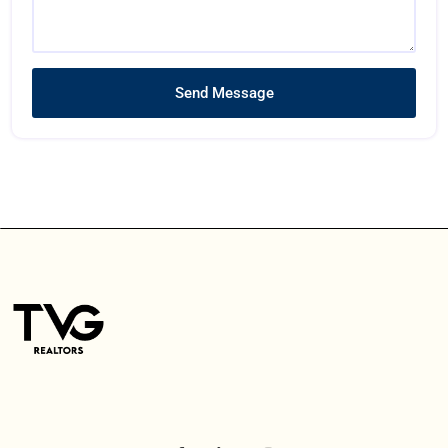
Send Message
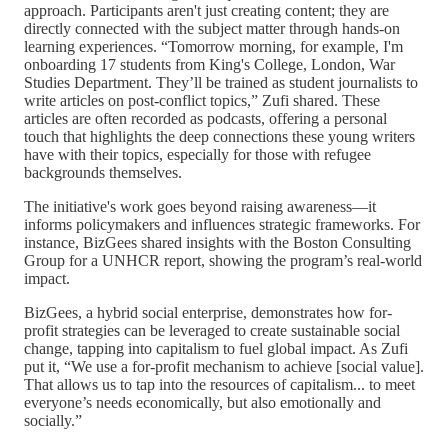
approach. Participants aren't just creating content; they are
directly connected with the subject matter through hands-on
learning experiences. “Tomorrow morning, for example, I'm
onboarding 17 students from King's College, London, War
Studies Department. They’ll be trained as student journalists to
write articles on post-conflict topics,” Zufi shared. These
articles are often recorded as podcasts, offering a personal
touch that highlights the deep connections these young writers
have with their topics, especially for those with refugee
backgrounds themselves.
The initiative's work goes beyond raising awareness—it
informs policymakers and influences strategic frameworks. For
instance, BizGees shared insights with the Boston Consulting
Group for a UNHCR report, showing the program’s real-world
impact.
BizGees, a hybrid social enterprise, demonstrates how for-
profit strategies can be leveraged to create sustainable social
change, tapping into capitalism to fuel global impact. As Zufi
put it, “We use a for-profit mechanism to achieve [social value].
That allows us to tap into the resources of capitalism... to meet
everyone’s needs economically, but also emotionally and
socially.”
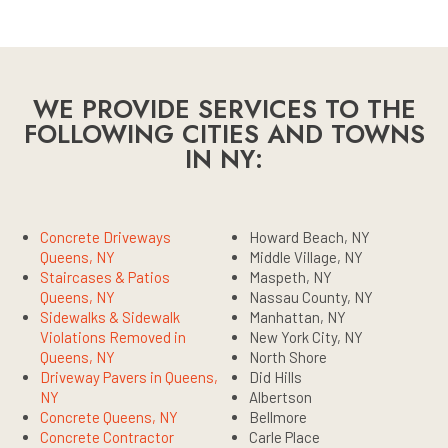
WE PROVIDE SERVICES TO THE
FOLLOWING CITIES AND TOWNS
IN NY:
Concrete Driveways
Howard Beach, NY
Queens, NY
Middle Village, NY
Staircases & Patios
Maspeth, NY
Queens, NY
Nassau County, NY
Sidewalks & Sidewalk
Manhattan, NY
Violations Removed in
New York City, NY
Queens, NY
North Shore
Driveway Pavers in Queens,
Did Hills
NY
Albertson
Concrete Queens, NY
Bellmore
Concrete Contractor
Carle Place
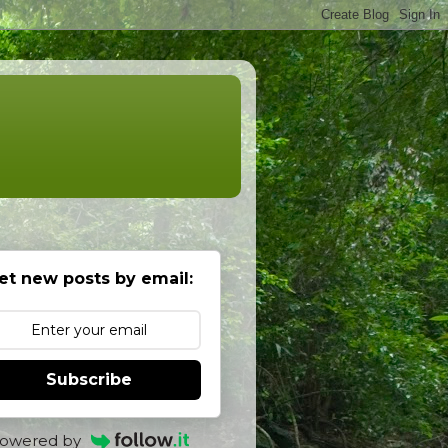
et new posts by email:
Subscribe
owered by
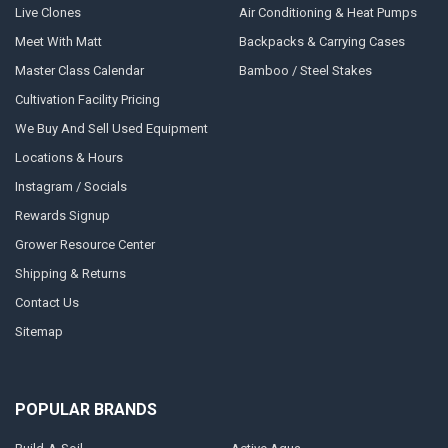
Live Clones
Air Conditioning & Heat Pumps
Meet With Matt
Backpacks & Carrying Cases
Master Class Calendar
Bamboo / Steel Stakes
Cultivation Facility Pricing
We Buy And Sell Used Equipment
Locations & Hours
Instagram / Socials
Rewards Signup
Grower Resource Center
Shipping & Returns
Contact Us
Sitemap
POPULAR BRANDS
┄┄┄┄┄┄┄┄┄┄
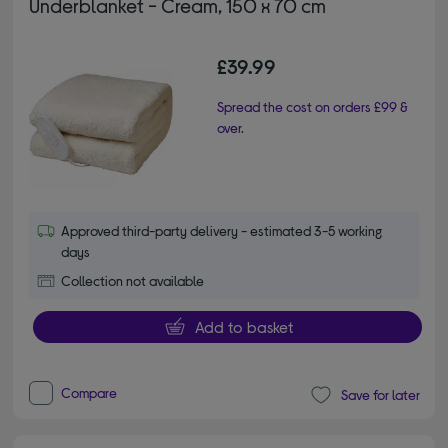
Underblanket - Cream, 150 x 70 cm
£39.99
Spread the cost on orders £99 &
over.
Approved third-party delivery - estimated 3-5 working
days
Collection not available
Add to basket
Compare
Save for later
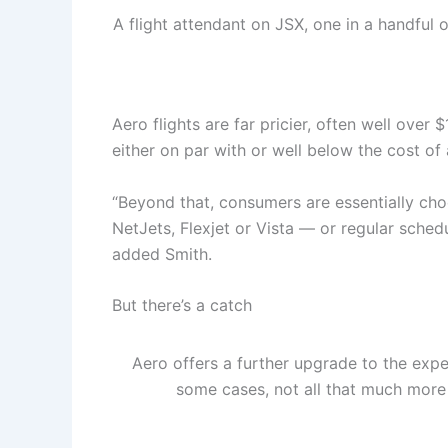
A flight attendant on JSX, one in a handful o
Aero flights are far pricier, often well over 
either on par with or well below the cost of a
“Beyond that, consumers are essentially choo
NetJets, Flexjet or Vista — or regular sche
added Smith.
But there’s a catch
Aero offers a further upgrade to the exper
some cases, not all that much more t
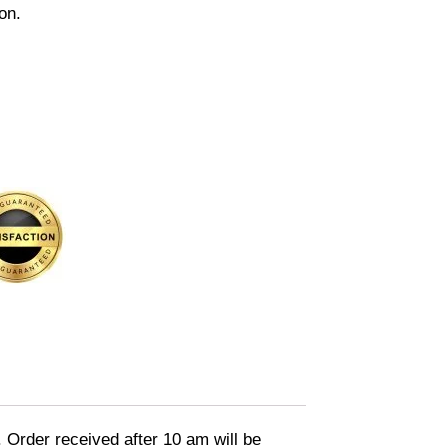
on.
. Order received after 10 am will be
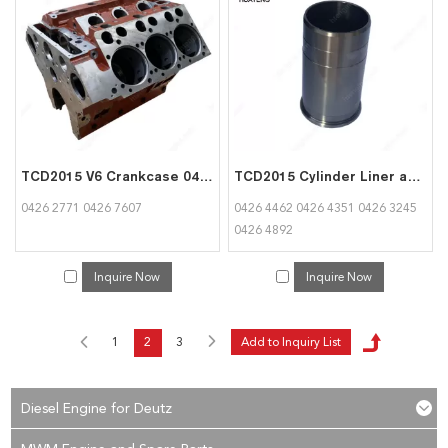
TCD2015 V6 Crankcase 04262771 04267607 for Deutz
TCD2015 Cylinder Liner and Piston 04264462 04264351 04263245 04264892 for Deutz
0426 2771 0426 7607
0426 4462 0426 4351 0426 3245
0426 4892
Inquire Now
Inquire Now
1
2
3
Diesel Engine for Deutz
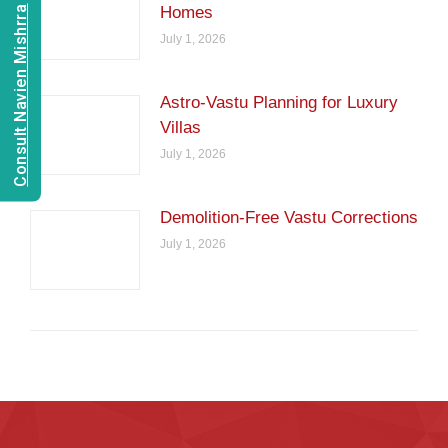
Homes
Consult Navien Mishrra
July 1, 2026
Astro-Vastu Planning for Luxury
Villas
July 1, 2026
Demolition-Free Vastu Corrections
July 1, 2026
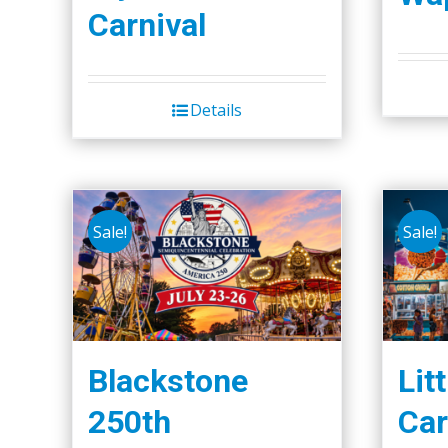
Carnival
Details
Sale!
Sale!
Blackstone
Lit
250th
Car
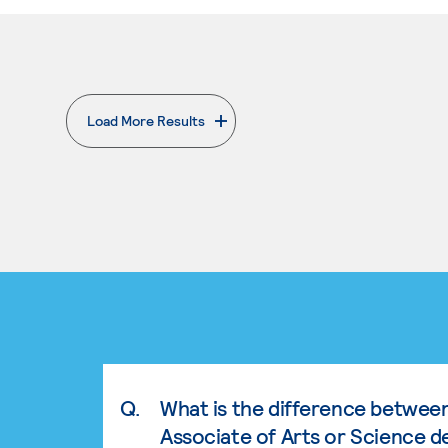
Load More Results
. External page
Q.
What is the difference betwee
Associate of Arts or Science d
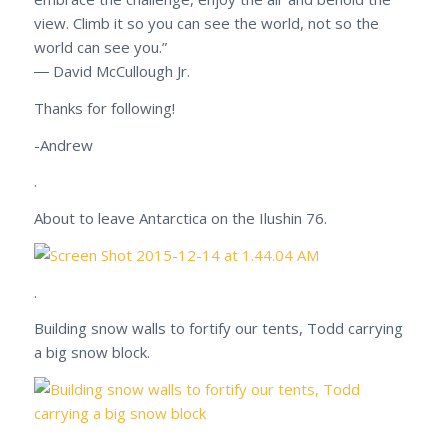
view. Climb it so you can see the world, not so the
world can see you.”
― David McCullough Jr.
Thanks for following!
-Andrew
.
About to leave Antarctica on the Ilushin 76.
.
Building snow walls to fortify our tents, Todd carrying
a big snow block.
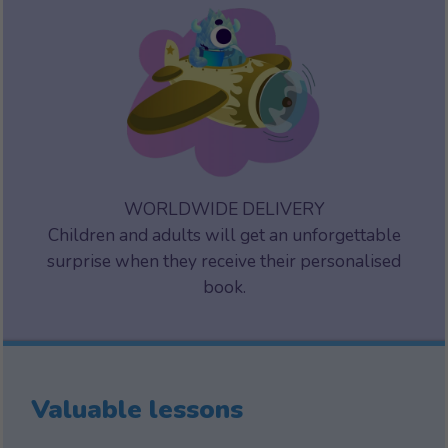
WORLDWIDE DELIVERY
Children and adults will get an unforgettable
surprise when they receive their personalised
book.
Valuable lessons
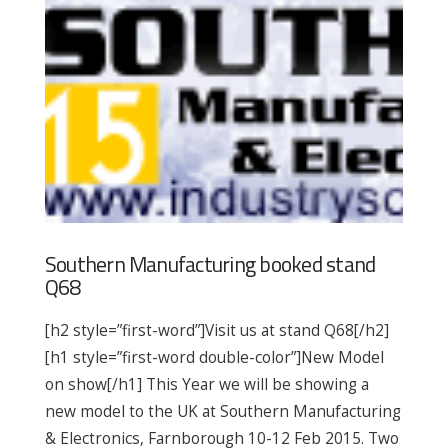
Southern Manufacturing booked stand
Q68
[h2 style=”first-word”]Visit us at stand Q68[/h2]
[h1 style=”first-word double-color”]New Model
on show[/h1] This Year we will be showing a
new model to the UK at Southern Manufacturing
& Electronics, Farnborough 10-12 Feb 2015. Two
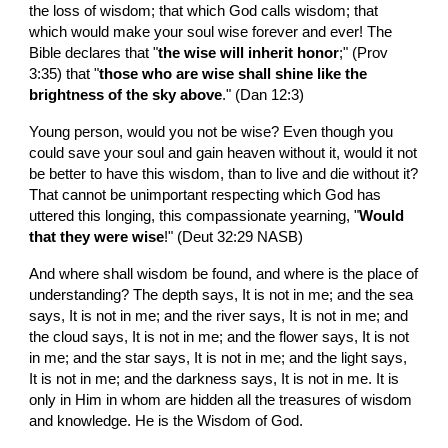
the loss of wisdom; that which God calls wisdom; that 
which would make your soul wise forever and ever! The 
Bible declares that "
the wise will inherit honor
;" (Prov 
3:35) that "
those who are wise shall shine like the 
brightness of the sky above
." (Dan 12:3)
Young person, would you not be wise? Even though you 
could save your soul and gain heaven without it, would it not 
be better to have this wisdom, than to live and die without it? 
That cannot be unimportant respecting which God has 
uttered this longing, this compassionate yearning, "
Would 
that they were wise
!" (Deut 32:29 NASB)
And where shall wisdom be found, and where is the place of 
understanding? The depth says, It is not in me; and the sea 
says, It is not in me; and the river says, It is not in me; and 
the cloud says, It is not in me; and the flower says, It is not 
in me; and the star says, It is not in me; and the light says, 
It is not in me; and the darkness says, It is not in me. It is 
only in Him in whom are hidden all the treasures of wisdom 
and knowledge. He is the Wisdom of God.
┄┄┄┄┄┄┄┄┄┄
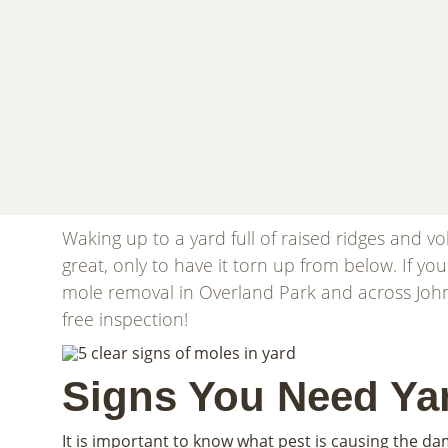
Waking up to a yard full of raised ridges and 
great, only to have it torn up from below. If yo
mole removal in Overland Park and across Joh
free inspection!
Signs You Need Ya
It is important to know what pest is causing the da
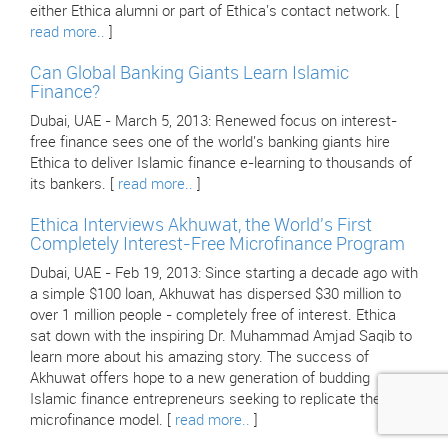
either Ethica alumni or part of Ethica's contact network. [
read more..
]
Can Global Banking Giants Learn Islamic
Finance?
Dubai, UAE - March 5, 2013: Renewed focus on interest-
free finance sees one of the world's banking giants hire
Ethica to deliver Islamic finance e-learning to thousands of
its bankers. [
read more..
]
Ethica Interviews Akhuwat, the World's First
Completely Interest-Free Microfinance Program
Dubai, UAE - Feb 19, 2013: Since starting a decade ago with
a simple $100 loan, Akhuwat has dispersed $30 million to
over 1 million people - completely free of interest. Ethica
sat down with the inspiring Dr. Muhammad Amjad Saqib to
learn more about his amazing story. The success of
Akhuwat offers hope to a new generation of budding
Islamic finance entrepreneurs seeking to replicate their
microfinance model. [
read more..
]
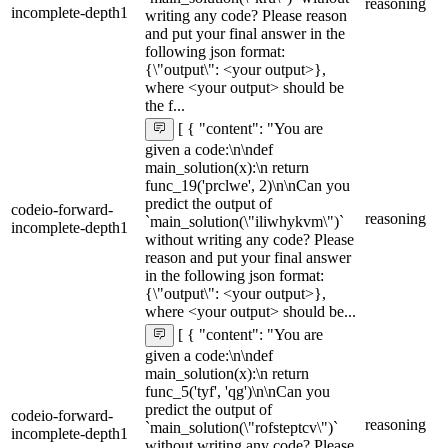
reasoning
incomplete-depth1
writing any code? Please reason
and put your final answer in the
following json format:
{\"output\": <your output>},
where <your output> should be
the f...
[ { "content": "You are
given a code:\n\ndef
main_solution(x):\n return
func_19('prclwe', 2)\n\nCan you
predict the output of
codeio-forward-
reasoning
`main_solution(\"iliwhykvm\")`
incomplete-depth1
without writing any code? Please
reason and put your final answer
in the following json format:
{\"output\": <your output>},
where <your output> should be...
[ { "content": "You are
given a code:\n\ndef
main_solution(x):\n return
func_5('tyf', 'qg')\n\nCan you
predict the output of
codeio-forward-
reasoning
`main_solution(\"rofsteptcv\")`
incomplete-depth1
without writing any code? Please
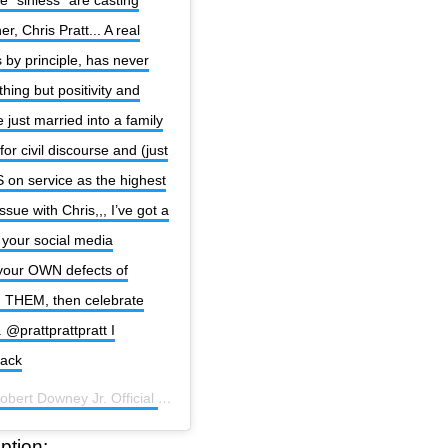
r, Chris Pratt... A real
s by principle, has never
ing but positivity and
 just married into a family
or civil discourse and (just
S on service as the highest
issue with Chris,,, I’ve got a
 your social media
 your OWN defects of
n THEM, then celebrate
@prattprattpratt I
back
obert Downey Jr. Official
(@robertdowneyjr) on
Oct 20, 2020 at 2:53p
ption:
┄┄┄┄┄┄┄┄┄┄
What you will do » Your reply should hold all the lines from the listing above in which "where" appears.

Output of the exercise »
And where shall wisdom be found, and where is the place of 
where <your output> should be
where <your output> should be...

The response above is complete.